Copy the text of every one of the records below word for word, leaving out the pictures.

[Start of Attachment]

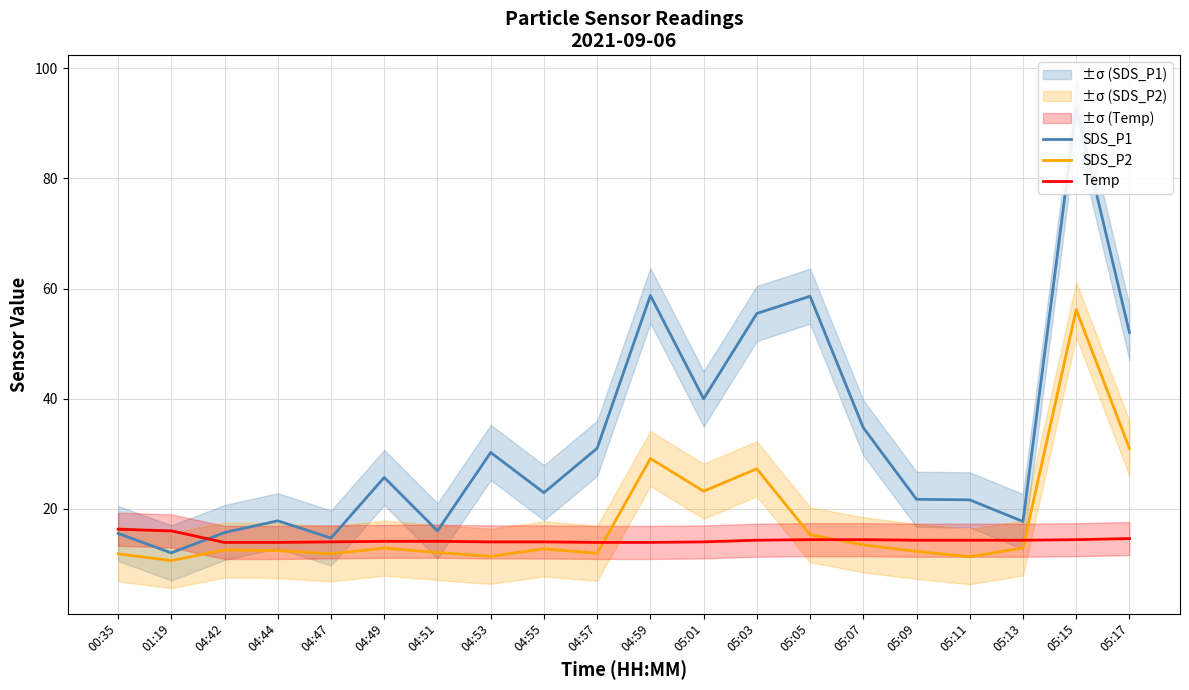

Is the value of SDS_P1 at 05:11 greater than the value of Temp at 00:35?

Yes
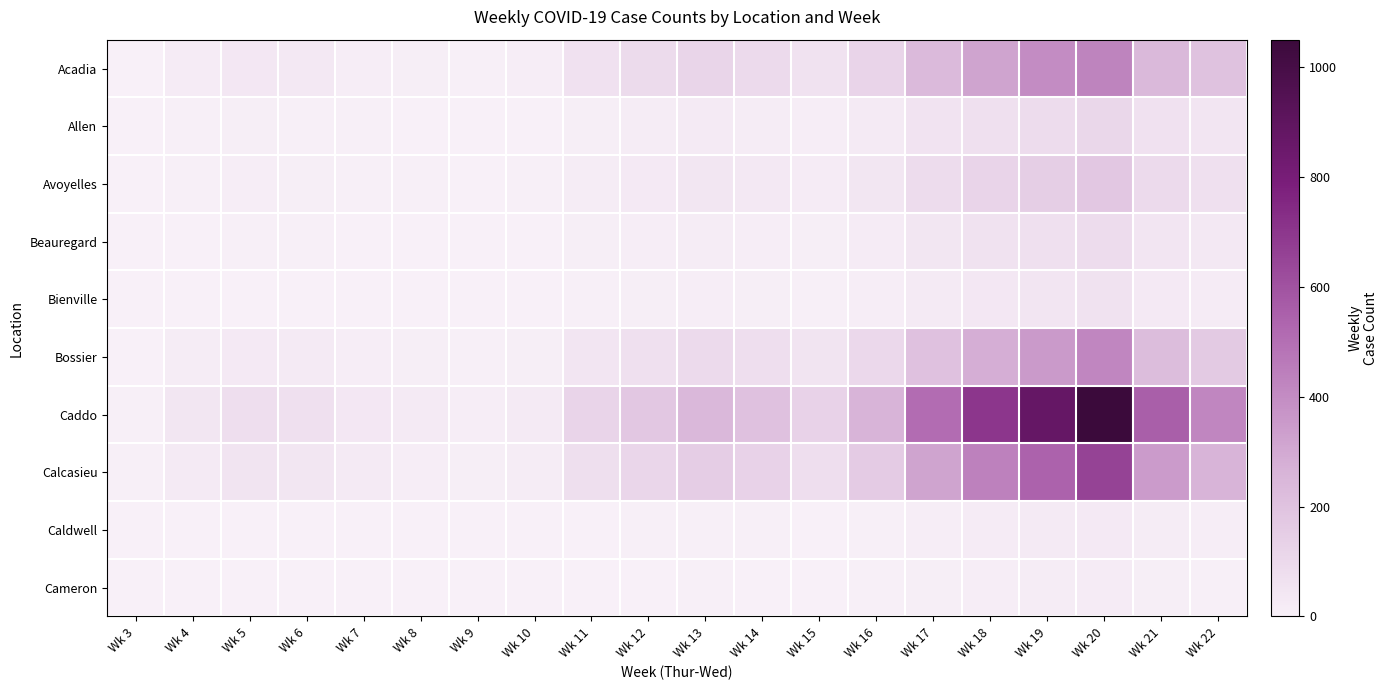

At how many categories does at least one series exceed 186?

9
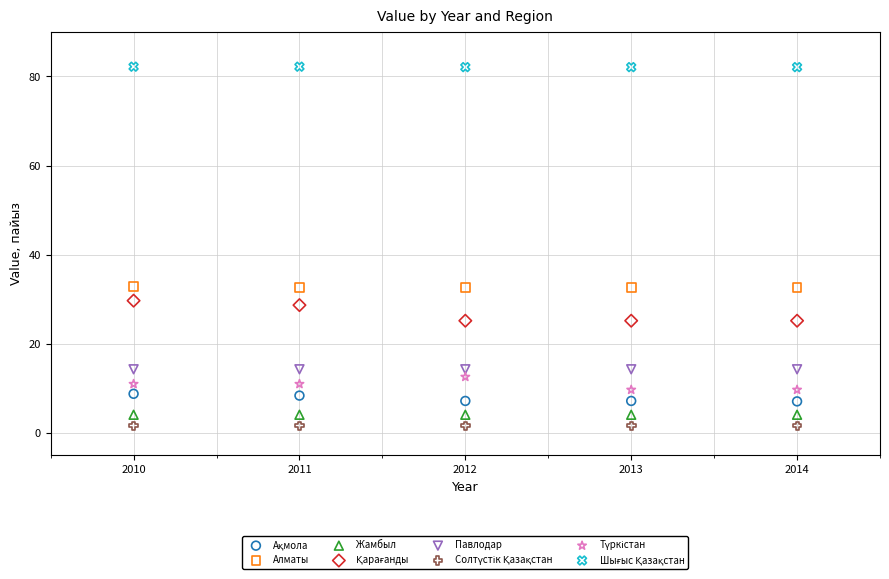

How many data points are displayed?

40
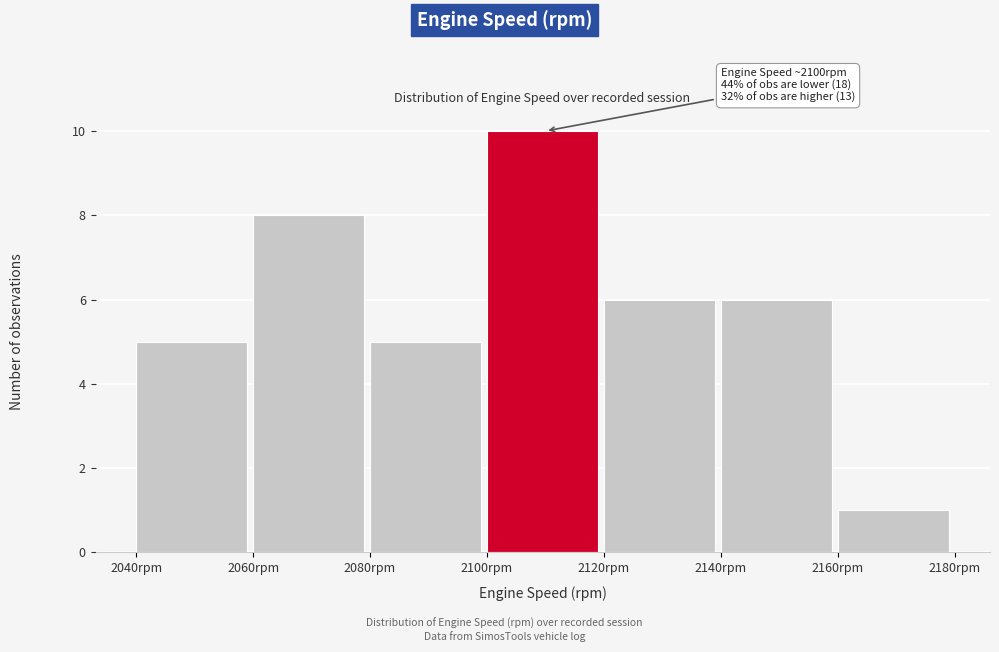

Which range on the x-axis has the tallest bar?

2100 to 2120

[End of Attachment]

Result of this exercise:
Is the value of SDS_P1 at 05:11 greater than the value of Temp at 00:35?

Yes

At how many categories does at least one series exceed 186?

9

How many data points are displayed?

40

Which range on the x-axis has the tallest bar?

2100 to 2120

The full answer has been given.